I am about to make my first actual foray into “therapy”. I am nervous about it, nervous mostly because I don’t like the idea of anyone asking me why I am doing it. In the same way that I don’t like being asked why I am a vegetarian. You never have one vegetarian asking it of another. You always have an omnivore placing the question, always with a hint of disdain, or at the very least, with the need to have something proved to them. Regardless of the answer I give, the person always says “yeah, I don’t eat much red meat” or “I tried it and got really fat and unhealthy” or “blah blah blah blah blah” which is what it really sounds like to me. Because really, I care not in the least about what other people eat. I never say to an omnivore, “Why do you eat meat? What made you decide to eat meat? Yeah, I ate meat once, when I was thirteen, but blah blah blah.” Yes, I would love to live in a world where slaughterhouses didn’t exist, but as long as they do, I will have my quiet rebellion and give the finger to the next person who asks me why.

I don’t know why I feel as defensive about seeing an analyst. I don’t want my search for knowledge to be judged in a similar fashion. I just… I don’t mind talking about any of it, I just find it wasteful when people ask me why. And annoying. So don’t ask me why. All twelve of you who have ever read this blog.

I made a grand return to my yoga practice today, after falling out of shoulder stand and ripping something terrible inside my wrist two weeks ago. It was not easy. I am weak, and my wrist will not let me do all of the poses. But it was terrific to be back. I saw both of the owners of the studio, a lovely couple of ladies, and just seeing them made my day notably better. Also, I am on the tail end of three days off, so I am rested, and, believe it or no, contented.
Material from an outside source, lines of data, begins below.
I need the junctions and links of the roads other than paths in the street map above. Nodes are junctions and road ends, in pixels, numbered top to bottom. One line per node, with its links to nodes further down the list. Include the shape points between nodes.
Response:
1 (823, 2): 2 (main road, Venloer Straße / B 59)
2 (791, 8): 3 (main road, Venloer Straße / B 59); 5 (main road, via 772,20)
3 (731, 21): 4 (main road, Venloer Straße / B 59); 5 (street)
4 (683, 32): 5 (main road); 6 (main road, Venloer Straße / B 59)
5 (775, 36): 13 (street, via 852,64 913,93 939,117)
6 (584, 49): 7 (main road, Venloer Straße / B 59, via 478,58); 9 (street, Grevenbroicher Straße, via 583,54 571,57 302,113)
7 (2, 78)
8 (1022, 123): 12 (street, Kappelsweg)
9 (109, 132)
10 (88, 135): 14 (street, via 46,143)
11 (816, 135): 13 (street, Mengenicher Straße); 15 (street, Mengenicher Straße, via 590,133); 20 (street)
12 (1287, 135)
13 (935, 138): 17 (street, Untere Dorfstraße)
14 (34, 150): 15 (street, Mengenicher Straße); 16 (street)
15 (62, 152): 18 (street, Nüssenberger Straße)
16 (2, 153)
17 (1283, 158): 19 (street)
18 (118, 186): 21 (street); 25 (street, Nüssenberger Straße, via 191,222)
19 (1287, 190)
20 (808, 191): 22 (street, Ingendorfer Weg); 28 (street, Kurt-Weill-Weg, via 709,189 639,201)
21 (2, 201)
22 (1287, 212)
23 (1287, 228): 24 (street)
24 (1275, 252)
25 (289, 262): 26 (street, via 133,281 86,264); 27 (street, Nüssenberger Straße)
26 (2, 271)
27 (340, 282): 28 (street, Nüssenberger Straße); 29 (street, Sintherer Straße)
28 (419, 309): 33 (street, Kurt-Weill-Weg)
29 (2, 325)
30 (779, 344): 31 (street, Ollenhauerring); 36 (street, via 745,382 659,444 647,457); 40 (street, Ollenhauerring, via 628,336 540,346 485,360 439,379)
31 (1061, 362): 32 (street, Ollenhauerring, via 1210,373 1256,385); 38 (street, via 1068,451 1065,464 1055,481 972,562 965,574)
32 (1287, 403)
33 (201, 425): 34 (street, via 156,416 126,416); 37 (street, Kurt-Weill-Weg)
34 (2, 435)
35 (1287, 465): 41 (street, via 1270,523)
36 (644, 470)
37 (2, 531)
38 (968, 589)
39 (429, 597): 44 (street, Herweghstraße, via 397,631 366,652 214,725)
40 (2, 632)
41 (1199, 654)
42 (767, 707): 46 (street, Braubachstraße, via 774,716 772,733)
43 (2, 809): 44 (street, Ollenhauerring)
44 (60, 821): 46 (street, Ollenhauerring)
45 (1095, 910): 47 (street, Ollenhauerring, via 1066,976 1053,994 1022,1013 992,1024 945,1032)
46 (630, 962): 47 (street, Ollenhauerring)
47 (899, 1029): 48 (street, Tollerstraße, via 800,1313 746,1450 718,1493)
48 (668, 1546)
A note to my upstairs neighbor: I don’t like you much. You play bad music loudly, you sing along loudly, you *actually* played “Stairway” on your loud electric guitar the other night, and I don’t think you were kidding. You had band practice, such as it was, until 2 AM Monday morning, and you played bad music. Maybe I would like you if I met you, but first you must play something other than Soundgarden.

A note to the world: I need to fall madly in love in the next few months, madly enough that I think I could actually share an apartment with the person, because in August, the garden apartment in my building is going to be available. It’s a one bedroom, so really only big enough for me, but the garden is lovely. Zooey (my fat cat) needs some outside space in his last years, and god knows I do too.